Jade stared at him, realising that in the last few careless sentences he’d told her more about himself than he had since he’d been here. She’d never seen him look so animated.
They were standing so close their arms were touching and suddenly she was very aware of him. The fresh outdoor scent of him, his hands smoothing out the painting on the desk. She hadn’t noticed his hands before. Strong hands, with long fingers, which were grubby at the moment from whatever he’d been doing outside. She felt breathless. Involuntarily, she stepped away from him. She couldn’t remember the last time she’d felt like this. What was she feeling, anyway? Attraction? Lust? Yes, definitely both of those. She felt as though she could rip all her clothes off, and his, and make love to him, right here on the wooden floor.
Shocked at herself, she tried to concentrate on what Finn was saying.
‘He should be taught. Properly, I mean. He has a natural talent that should be developed.’ He glanced at her and she felt heat in her face, but Finn didn’t seem to notice. He was too caught up in enthusiasm for Ben’s painting. ‘Do you think his mum would mind if I taught him properly? In my spare time, I mean. I don’t want to affect his schoolwork or anything.’
‘I don’t suppose she’d mind at all. I’ll ask her when I speak to her later.’ To Jade’s surprise, her voice came out quite normally. ‘Thanks – I – er – just need to get something from the house.’
Outside, she took deep gulps of fresh air and wished her heart would slow down a bit. Fancying Finn McTaggart was a bad idea. A very bad idea. He’d not said anything about getting himself another job, but they’d agreed this was a temporary arrangement for both of them. It was only a matter of time.
Besides, he was too much of a free spirit to stay in one place for long. When she’d first met him, she’d thought him self-contained to the point of coolness. But every now and then it was as though he allowed his guard to drop and she saw great chinks of warmth in him. When he’d been talking about Ben’s painting, there had been real passion in those grey eyes of his.
‘Hi, Jade.’ Dawn was just getting out of her car in the yard. ‘What’s the matter? You look all hot and bothered.’
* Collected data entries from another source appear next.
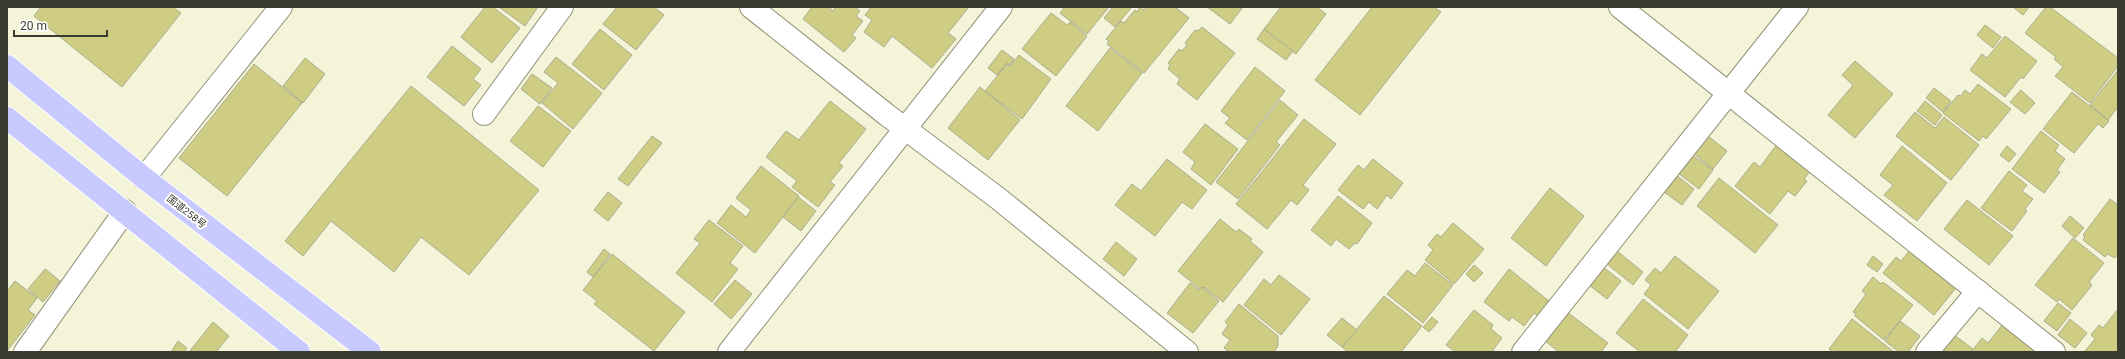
<svg xmlns="http://www.w3.org/2000/svg" width="2125" height="359" font-family="Roboto,'Noto Sans JP',sans-serif">
	<style>
		.building { fill: #cecd83; stroke: #acac91 }
		.lines { fill: none; stroke-linecap: round; stroke-linejoin: round }
		.street-casing { stroke: #929279; stroke-width: 24 }
		.highway-casing { stroke: #fff; stroke-width: 24 }
		.street { stroke: #fff; stroke-width: 22 }
		.highway { stroke: #c7c9ff; stroke-width: 22 }
		.labels { text-anchor: middle; stroke-width: 4; stroke-linejoin: round; paint-order: stroke }
		.street-label { font-size: 10px; fill: #3b3b30; stroke: #fff }
	</style>
	<rect width="100%" height="100%" fill="#f4f4d8"/>
	<g class="building">
		<polygon points="41,7 173,7 181,13 122,87 34,16"/>
		<polygon points="485,7 493,7 520,28 492,63 461,37"/>
		<polygon points="499,7 538,7 525,26"/>
		<polygon points="617,7 654,7 664,15 636,50 603,24"/>
		<polygon points="812,7 828,7 833,11 836,7 855,7 860,11 856,16 863,21 852,35 856,38 844,52 803,19"/>
		<polygon points="871,7 969,7 948,33 956,39 932,68 892,36 884,47 864,32 872,20 865,15"/>
		<polygon points="1065,7 1109,7 1087,34 1060,13"/>
		<polygon points="1113,7 1132,7 1115,27 1104,18"/>
		<polygon points="1140,7 1144,10 1147,7 1175,7 1189,18 1144,73 1107,44 1109,41 1106,39 1121,21 1124,23 1135,10 1137,12"/>
		<polygon points="1207,7 1243,7 1230,24"/>
		<polygon points="1281,7 1317,7 1326,14 1296,54 1264,29"/>
		<polygon points="1372,7 1434,7 1441,12 1360,115 1315,80"/>
		<polygon points="2013,7 2029,7 2023,15"/>
		<polygon points="2046,7 2050,7 2118,58 2118,66 2090,103 2055,76 2063,67 2054,59 2056,57 2025,33"/>
		<polygon points="1051,13 1067,25 1070,22 1087,36 1056,76 1022,49"/>
		<polygon points="1985,25 2001,37 1993,48 1977,35"/>
		<polygon points="1202,27 1235,53 1197,100 1177,84 1180,79 1168,69 1170,65 1168,63 1179,49 1182,51 1187,45 1185,43 1195,30 1198,31"/>
		<polygon points="600,29 632,55 604,90 572,64"/>
		<polygon points="1264,29 1293,51 1286,60 1257,39"/>
		<polygon points="2005,36 2037,61 2023,79 2021,77 2005,97 1970,70 1982,54 1987,58"/>
		<polygon points="452,46 481,69 473,79 481,85 464,106 427,77"/>
		<polygon points="1110,48 1142,73 1098,131 1066,106"/>
		<polygon points="1002,50 1014,59 1010,65 1007,63 997,75 988,68"/>
		<polygon points="1019,55 1051,79 1022,119 985,91 1007,64 1010,66"/>
		<polygon points="556,57 602,93 573,129 542,103 558,83 544,72"/>
		<polygon points="305,58 325,74 303,103 283,86"/>
		<polygon points="1855,61 1893,94 1855,138 1828,115 1853,85 1842,75"/>
		<polygon points="254,64 302,103 227,196 179,158"/>
		<polygon points="1255,67 1285,91 1247,140 1225,123 1230,118 1221,111"/>
		<polygon points="2118,70 2118,107 2108,120 2090,105"/>
		<polygon points="532,74 552,88 540,104 521,89"/>
		<polygon points="1978,84 2011,109 1986,139 1983,136 1979,141 1943,113 1958,95 1961,96 1965,90 1970,94"/>
		<polygon points="411,86 539,190 469,275 421,237 394,272 331,221 303,256 285,241"/>
		<polygon points="980,87 1020,120 988,160 948,128"/>
		<polygon points="1934,88 1951,101 1943,112 1926,98"/>
		<polygon points="2021,90 2035,103 2025,114 2010,102"/>
		<polygon points="2072,92 2109,121 2103,128 2098,124 2074,153 2043,129"/>
		<polygon points="1280,100 1298,115 1276,142 1280,145 1238,199 1216,182"/>
		<polygon points="830,101 866,129 839,163 843,166 830,182 835,185 818,207 792,187 797,181 766,157 786,131 799,140"/>
		<polygon points="1925,101 1942,115 1935,125 1917,111"/>
		<polygon points="538,106 571,131 543,167 510,141"/>
		<polygon points="1915,112 1935,128 1944,117 1979,145 1951,180 1896,136"/>
		<polygon points="1304,119 1336,144 1303,185 1309,190 1297,205 1291,200 1267,229 1236,204"/>
		<polygon points="1205,124 1238,149 1211,185 1191,169 1195,162 1183,152"/>
		<polygon points="2041,131 2059,145 2055,151 2065,159 2057,170 2060,172 2044,193 2012,169"/>
		<polygon points="652,136 662,143 628,186 618,179"/>
		<polygon points="1708,136 1727,151 1713,169 1694,154"/>
		<polygon points="1778,143 1811,170 1804,179 1807,181 1795,196 1788,191 1770,214 1735,186 1754,162 1760,167"/>
		<polygon points="1902,146 1947,183 1917,221 1884,195 1893,185 1880,175"/>
		<polygon points="2007,146 2016,154 2009,162 2000,155"/>
		<polygon points="1692,155 1713,170 1699,189 1678,173"/>
		<polygon points="1167,159 1207,190 1192,209 1182,202 1155,236 1115,205 1132,184 1141,191"/>
		<polygon points="1373,159 1403,183 1391,199 1387,195 1377,209 1369,202 1363,209 1338,190 1358,165 1364,170"/>
		<polygon points="761,166 799,196 755,253 717,223 731,205 746,217 751,210 736,198"/>
		<polygon points="2009,171 2027,185 2022,191 2033,199 2025,209 2027,211 2012,231 1981,208"/>
		<polygon points="1676,175 1694,189 1682,205 1664,192"/>
		<polygon points="1719,178 1778,225 1755,253 1697,206"/>
		<polygon points="1550,188 1584,216 1546,266 1511,238"/>
		<polygon points="608,192 622,203 608,221 594,210"/>
		<polygon points="1338,196 1372,223 1357,244 1355,243 1349,249 1336,239 1331,246 1311,230"/>
		<polygon points="798,197 816,211 801,231 783,217"/>
		<polygon points="2110,199 2118,205 2118,254 2115,258 2107,254 2105,257 2083,240 2085,237 2083,235"/>
		<polygon points="1967,200 2013,236 1989,265 1944,229"/>
		<polygon points="2070,216 2084,228 2075,238 2062,226"/>
		<polygon points="1220,219 1236,232 1239,229 1252,239 1250,241 1263,252 1223,302 1205,288 1202,287 1200,289 1178,271"/>
		<polygon points="709,220 743,246 730,263 738,269 712,302 676,273 700,243 694,239"/>
		<polygon points="1453,223 1484,249 1454,284 1425,260 1433,250 1428,245 1437,234 1441,237"/>
		<polygon points="2073,238 2104,263 2089,282 2092,285 2072,310 2059,299 2057,302 2035,285"/>
		<polygon points="1116,242 1137,259 1124,276 1103,259"/>
		<polygon points="604,249 610,254 593,277 587,272"/>
		<polygon points="1910,250 1956,288 1934,315 1883,273 1896,257 1901,261"/>
		<polygon points="1617,251 1643,272 1633,285 1607,264"/>
		<polygon points="612,254 685,312 654,351 594,304 597,301 583,290"/>
		<polygon points="1675,256 1719,291 1688,329 1644,294 1651,285 1645,280 1655,268 1661,273"/>
		<polygon points="1873,256 1883,264 1877,272 1867,265"/>
		<polygon points="1425,263 1453,285 1423,323 1387,294 1407,270 1415,276"/>
		<polygon points="1474,265 1483,273 1474,282 1466,274"/>
		<polygon points="1603,267 1621,281 1607,299 1589,285"/>
		<polygon points="45,269 60,281 43,302 28,289"/>
		<polygon points="1509,269 1549,301 1538,316 1534,313 1524,326 1512,317 1509,321 1484,302"/>
		<polygon points="1279,275 1310,299 1281,335 1244,305 1264,279 1271,285"/>
		<polygon points="1873,277 1881,284 1883,282 1913,305 1884,340 1855,316 1856,314 1853,312 1866,294 1862,291"/>
		<polygon points="735,280 752,294 731,319 714,304"/>
		<polygon points="15,281 37,298 28,310 35,315 7,351 7,291"/>
		<polygon points="1190,283 1199,290 1202,287 1219,301 1193,333 1167,313"/>
		<polygon points="1384,296 1422,326 1401,352 1348,352 1342,347"/>
		<polygon points="1643,299 1688,335 1675,352 1640,352 1616,333"/>
		<polygon points="2058,303 2071,313 2057,331 2044,321"/>
		<polygon points="1239,304 1278,336 1278,346 1274,352 1229,352 1224,348 1230,340 1222,334 1228,325 1225,322"/>
		<polygon points="2118,309 2118,352 2084,352 2095,339 2091,335 2099,325 2103,328"/>
		<polygon points="1474,310 1493,325 1491,329 1502,338 1493,350 1495,352 1456,352 1446,345"/>
		<polygon points="1567,312 1608,343 1601,352 1559,352 1545,341"/>
		<polygon points="1432,317 1438,322 1429,332 1423,327"/>
		<polygon points="1342,318 1357,330 1342,347 1327,335"/>
		<polygon points="1852,319 1894,352 1833,352 1829,349"/>
		<polygon points="2070,319 2087,333 2075,348 2058,335"/>
		<polygon points="1900,321 1920,336 1908,352 1899,352 1885,341"/>
		<polygon points="213,322 229,336 216,352 189,352"/>
		<polygon points="2003,324 2038,352 1971,352 1982,338 1988,343"/>
		<polygon points="1954,335 1973,349 1970,352 1946,352 1943,349"/>
		<polygon points="178,341 187,348 184,352 171,352"/>
	</g>
	<g class="lines">
		<defs>
			<g id="street">
				<polyline points="751,7 887,115 999,199 1187,352"/>
				<polyline points="1620,7 2054,352"/>
				<polyline points="484,114 562,7"/>
				<polyline points="144,178 281,7"/>
				<polyline points="25,352 125,211"/>
				<polyline points="729,352 1001,7"/>
				<polyline points="1523,352 1797,7"/>
				<polyline points="1927,352 1978,291"/>
			</g>
			<g id="highway">
				<polyline points="7,66 144,178 370,352"/>
				<polyline points="7,118 299,352"/>
			</g>
		</defs>
		<use href="#street" class="street-casing"/>
		<use href="#highway" class="highway-casing"/>
		<use href="#street" class="street"/>
		<use href="#highway" class="highway"/>
	</g>
	<g class="labels">
		<g class="street-label">
			<text transform="translate(187 211) rotate(38)" y="4">国道258号</text>
		</g>
	</g>
	<rect width="2125" height="359" fill="none" stroke="#3b3b30" stroke-width="16"/>
	<path d="M14 30v6h93v-6" fill="none" stroke="#3b3b30" stroke-width="2"/>
	<text x="20" y="30" font-size="12" fill="#3b3b30" stroke="#ffffff" stroke-width="3" paint-order="stroke">20 m</text>
</svg>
‘I’ve just been talking to Finn about Ben’s painting. He’s got hidden talents.’ She hadn’t meant to say that at all. She’d meant to say, ‘Finn’s said Ben’s got hidden talents,’ but somehow it had come out wrong.
‘I wouldn’t say they’re that hidden,’ Dawn said, grinning. ‘If I were twenty years younger, I’d be making a play for him myself.’ She arched her eyebrows, gave her blonde perm a little pat and glanced through the reception windows to where Finn was still standing by the desk. ‘What’s he been doing to you in there?’
‘Nothing,’ Jade said, escaping to the cottage before she could dig herself in any deeper.